Bayesian modeling possibilities

--In this article, I tried to solve the basics of Bayesian statistics and the linear regression model using MCMC. -** The feature of Bayesian modeling is that the estimation result can be expressed with a probability distribution instead of one value **. ――When making a decision, it is necessary to consider not only the prediction result but also the variation (reliability) in the set **, so I think it is very practical. --This time, for the sake of simplicity, all prior distributions are assumed to be normal distributions, but pyMC supports various probability distributions, and you can set distributions according to prior knowledge. ――In addition to the linear regression model, you can solve various problems with the same approach, such as solving the logistic regression model with the Bayesian model and visualizing the reliability of the estimation result by simply changing the link function. Masu ――In this sense, it can be said that ** Bayesian modeling is a highly flexible and versatile modeling method **. ――On the other hand, MCMC takes a long time to simulate when the model becomes complicated (as you can see by executing the above). ――In that case, you can also solve it by the optimization method by variational inference (I tried to explain the solution by variational inference by python library pyro, but since the amount of articles has increased, I will write it in another article.

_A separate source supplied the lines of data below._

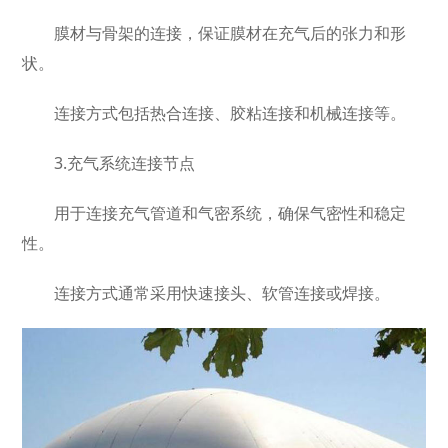
膜材与骨架的连接，保证膜材在充气后的张力和形
状。
连接方式包括热合连接、胶粘连接和机械连接等。
3.充气系统连接节点
用于连接充气管道和气密系统，确保气密性和稳定
性。
连接方式通常采用快速接头、软管连接或焊接。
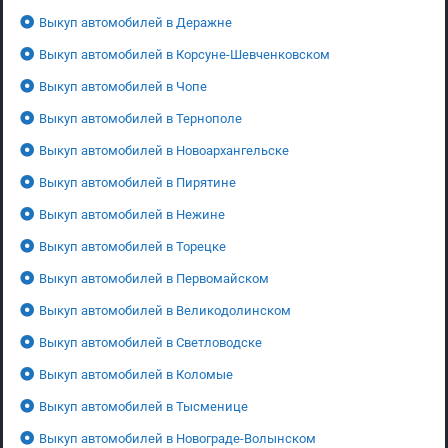
Выкуп автомобилей в Деражне
Выкуп автомобилей в Корсуне-Шевченковском
Выкуп автомобилей в Чопе
Выкуп автомобилей в Тернополе
Выкуп автомобилей в Новоархангельске
Выкуп автомобилей в Пирятине
Выкуп автомобилей в Нежине
Выкуп автомобилей в Торецке
Выкуп автомобилей в Первомайском
Выкуп автомобилей в Великодолинском
Выкуп автомобилей в Светловодске
Выкуп автомобилей в Коломые
Выкуп автомобилей в Тысменице
Выкуп автомобилей в Новограде-Волынском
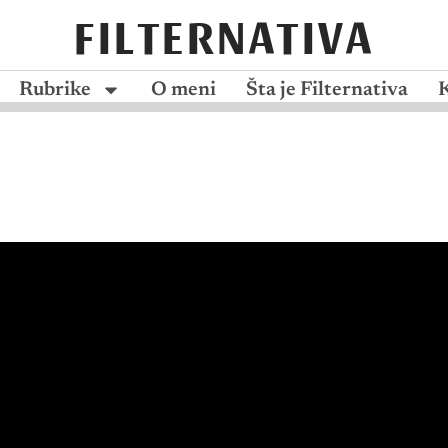
FILTERNATIVA
Rubrike
O meni
Šta je Filternativa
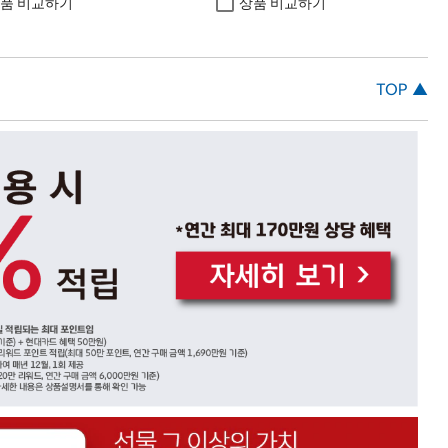
품 비교하기
상품 비교하기
TOP ▲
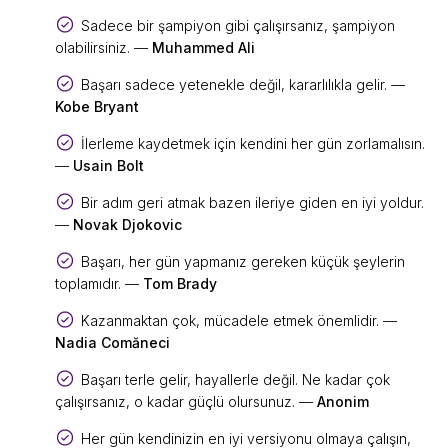
Sadece bir şampiyon gibi çalışırsanız, şampiyon
olabilirsiniz. —
Muhammed Ali
Başarı sadece yetenekle değil, kararlılıkla gelir. —
Kobe Bryant
İlerleme kaydetmek için kendini her gün zorlamalısın.
—
Usain Bolt
Bir adım geri atmak bazen ileriye giden en iyi yoldur.
—
Novak Djokovic
Başarı, her gün yapmanız gereken küçük şeylerin
toplamıdır. —
Tom Brady
Kazanmaktan çok, mücadele etmek önemlidir. —
Nadia Comăneci
Başarı terle gelir, hayallerle değil. Ne kadar çok
çalışırsanız, o kadar güçlü olursunuz. —
Anonim
Her gün kendinizin en iyi versiyonu olmaya çalışın,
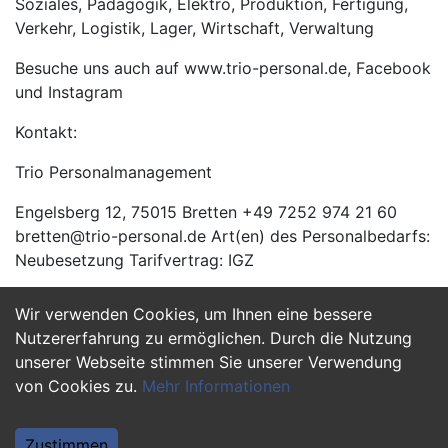
Soziales, Pädagogik, Elektro, Produktion, Fertigung,
Verkehr, Logistik, Lager, Wirtschaft, Verwaltung
Besuche uns auch auf www.trio-personal.de, Facebook
und Instagram
Kontakt:
Trio Personalmanagement
Engelsberg 12, 75015 Bretten +49 7252 974 21 60
bretten@trio-personal.de Art(en) des Personalbedarfs:
Neubesetzung Tarifvertrag: IGZ
Wir verwenden Cookies, um Ihnen eine bessere
Jetzt Bewerben
Nutzererfahrung zu ermöglichen. Durch die Nutzung
unserer Webseite stimmen Sie unserer Verwendung
von Cookies zu.
Mehr Informationen
Zustimmen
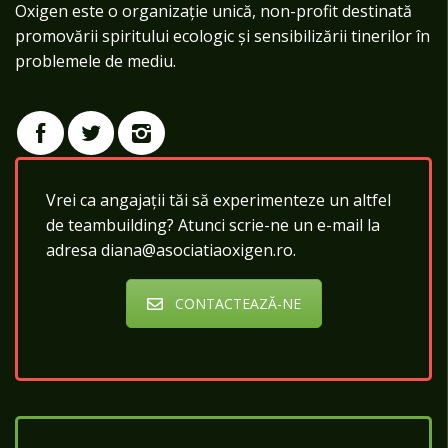
Oxigen este o organizație unică, non-profit destinată
promovării spiritului ecologic și sensibilizării tinerilor în
problemele de mediu.
Vrei ca angajații tăi să experimenteze un altfel
de teambuilding? Atunci scrie-ne un e-mail la
adresa diana@asociatiaoxigen.ro.
CONTACTEAZĂ-NE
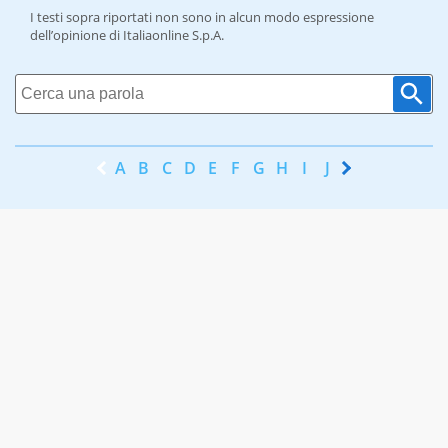
I testi sopra riportati non sono in alcun modo espressione
dell’opinione di Italiaonline S.p.A.
A
B
C
D
E
F
G
H
I
J
K
L
M
N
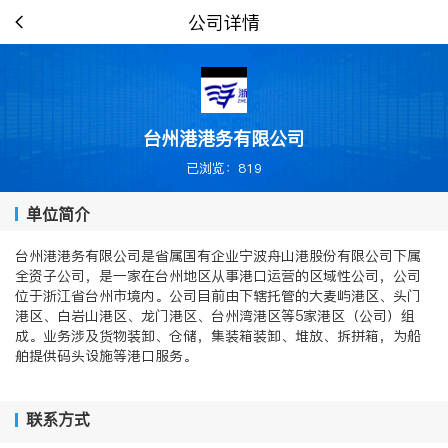
公司详情
台州港港务有限公司
已浏览：819
单位简介
台州港港务有限公司是省属国有企业宁波舟山港股份有限公司下属
全资子公司，是一家在台州地区从事港口运营的区域性公司，公司
位于浙江省台州市境内。公司目前由下辖托管的大麦屿港区、头门
港区、白岩山港区、龙门港区、台州湾港区等5家港区（公司）组
成。业务涉及货物装卸、仓储，集装箱装卸、堆放、拆拼箱，为船
舶提供码头设施等港口服务。
联系方式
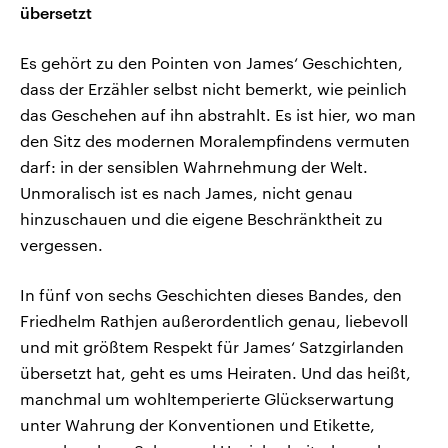
übersetzt
Es gehört zu den Pointen von James‘ Geschichten,
dass der Erzähler selbst nicht bemerkt, wie peinlich
das Geschehen auf ihn abstrahlt. Es ist hier, wo man
den Sitz des modernen Moralempfindens vermuten
darf: in der sensiblen Wahrnehmung der Welt.
Unmoralisch ist es nach James, nicht genau
hinzuschauen und die eigene Beschränktheit zu
vergessen.
In fünf von sechs Geschichten dieses Bandes, den
Friedhelm Rathjen außerordentlich genau, liebevoll
und mit größtem Respekt für James‘ Satzgirlanden
übersetzt hat, geht es ums Heiraten. Und das heißt,
manchmal um wohltemperierte Glückserwartung
unter Wahrung der Konventionen und Etikette,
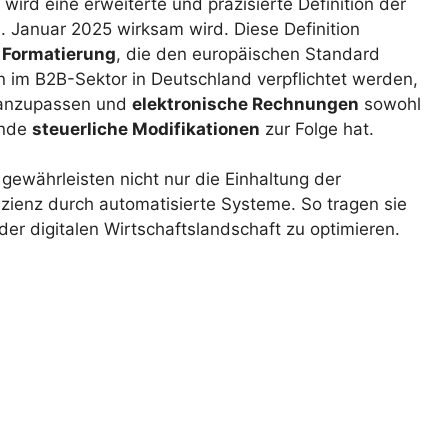
wird eine erweiterte und präzisierte Definition der
. Januar 2025 wirksam wird. Diese Definition
 Formatierung
, die den europäischen Standard
n im B2B-Sektor in Deutschland verpflichtet werden,
 anzupassen und
elektronische Rechnungen
sowohl
ende
steuerliche Modifikationen
zur Folge hat.
gewährleisten nicht nur die Einhaltung der
zienz durch automatisierte Systeme. So tragen sie
er digitalen Wirtschaftslandschaft zu optimieren.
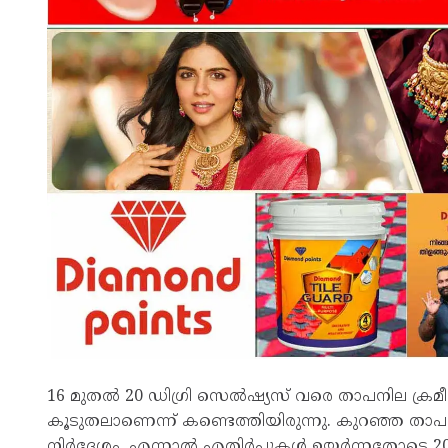
16 മുതൽ 20 ഡിഗ്രി സെൽഷ്യസ് വരെ താപനില ക്
കൂടുതലാണെന്ന് കണ്ടെത്തിയിരുന്നു. കുറഞ്ഞ താപ
നിർദേശം. എന്നാൽ എതിർപ്പുകൾ ഉയർന്നതോടെ 20 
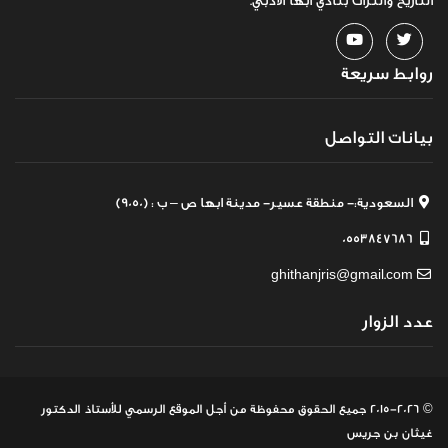
التاريخ والتراث بنادي أبها الأدبي.
روابط سريعة
بيانات التواصل
السعودية:- منطقة عسير- مدينة ابها ص – ب : (9050)
0553847686
ghithanjris@gmail.com
عدد الزوار
© 2015-2026 جميع الحقوق محفوظة
من أجل الموقع الرسمي للأستاذ الدكتور
غيثان بن جريس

I will create it)

To promote data utilization

――In this article, I tried to explain the basics of Bayesian statistics using python, which is one of the most used languages in practice these days. ――In the present age when DX and data utilization are called for, I often hear the worries that "I want to promote efforts but there is no appropriate data !!" ――It is of course important to build a database from scratch and start collecting data, but that alone will not catch up with the global companies that are leading the way in data utilization efforts. ――Therefore, I thought that Bayesian modeling could be utilized only by ** Japanese companies that have no data but abundant business know-how cultivated over many years **, so I wrote this article. ――I hope it will give you some hints for businesses that want to promote data utilization but have not been successful.